How This Skill Works
The skill orchestrates Mistral AI tasks through MCP-powered tools such as MISTRAL_AI_UPLOAD_FILE, MISTRAL_AI_LIST_FILES, MISTRAL_AI_CREATE_LIBRARY, MISTRAL_AI_UPLOAD_LIBRARY_DOCUMENT, and MISTRAL_AI_GET_FINE_TUNING_JOBS. You stage inputs by providing a file object (name, mimetype, s3key) and a purpose (fine-tune, batch, or ocr), then organize content into libraries for RAG-enabled agents and monitor tuning progress.
When to Use It
- Upload a JSONL dataset to fine-tune a Mistral AI model (respecting the 512 MB limit).

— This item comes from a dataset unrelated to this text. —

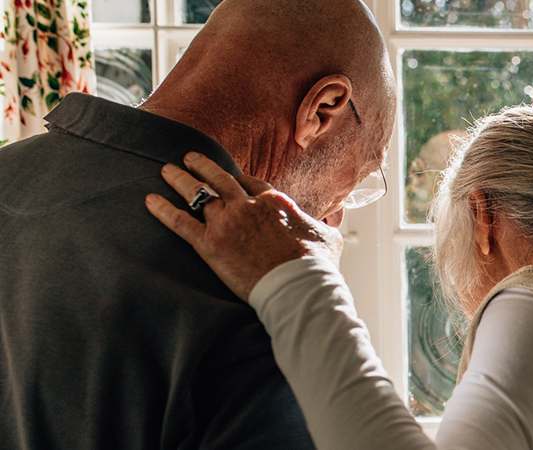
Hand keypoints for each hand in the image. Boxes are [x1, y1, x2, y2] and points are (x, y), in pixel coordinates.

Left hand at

- Batch process or OCR large document sets and feed results into Mistral pipelines.
- Create and populate document libraries for RAG-enabled agents.

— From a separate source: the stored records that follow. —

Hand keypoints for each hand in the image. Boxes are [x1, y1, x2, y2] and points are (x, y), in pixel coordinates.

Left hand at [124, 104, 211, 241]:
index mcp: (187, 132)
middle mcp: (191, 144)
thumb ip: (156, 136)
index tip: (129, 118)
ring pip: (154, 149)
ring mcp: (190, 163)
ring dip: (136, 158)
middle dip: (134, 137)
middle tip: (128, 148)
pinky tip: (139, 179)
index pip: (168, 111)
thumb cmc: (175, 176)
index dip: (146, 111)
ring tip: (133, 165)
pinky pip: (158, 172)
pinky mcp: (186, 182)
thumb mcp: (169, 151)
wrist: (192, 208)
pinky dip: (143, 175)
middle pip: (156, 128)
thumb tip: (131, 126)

- List and retrieve file or library metadata to plan data workflows.
- Track and filter ongoing fine-tuning jobs (model, status, creation time, W&B integration).
Quick Start
- Step 1: Set up MCP by adding the Composio MCP server (https://rube.app/mcp) and connect your Mistral AI account.
- Step 2: Upload a file with MISTRAL_AI_UPLOAD_FILE, providing a file object (name, mimetype, s3key) and a purpose (default fine-tune).
- Step 3: Create or list a library (MISTRAL_AI_CREATE_LIBRARY or MISTRAL_AI_LIST_LIBRARIES) and upload library documents as needed to build your RAG pipeline.
Best Practices
- For fine-tuning, use only .jsonl files and keep each file within 512 MB.
- Stage files in S3 and reference them with s3key in MISTRAL_AI_UPLOAD_FILE; do not upload raw binary content directly.
- Use MISTRAL_AI_LIST_FILES with limit and after cursor to paginate through results.
- Organize related documents into libraries with MISTRAL_AI_CREATE_LIBRARY and MISTRAL_AI_UPLOAD_LIBRARY_DOCUMENT for efficient RAG retrieval.
- Consult RUBE_GET_TOOL_SCHEMAS for full input schemas when uploading library documents and monitor progress with MISTRAL_AI_GET_FINE_TUNING_JOBS (including W&B options).
Example Use Cases
- A data science team uploads a 350 MB JSONL dataset to fine-tune a Mistral model and monitors the tuning status.
- An enterprise creates a 'Product Docs' library, uploads manuals as library documents, and uses RAG-enabled agents to answer customer queries.
- An operations team runs OCR on invoices, staging outputs via MISTRAL_AI_UPLOAD_FILE with purpose='ocr' and storing results in S3.
- A knowledge base team lists libraries to audit content and downloads a file for backup or review.
- A data ops workflow tracks fine-tuning jobs with filters for model and status, integrating with W&B for experiment tracking.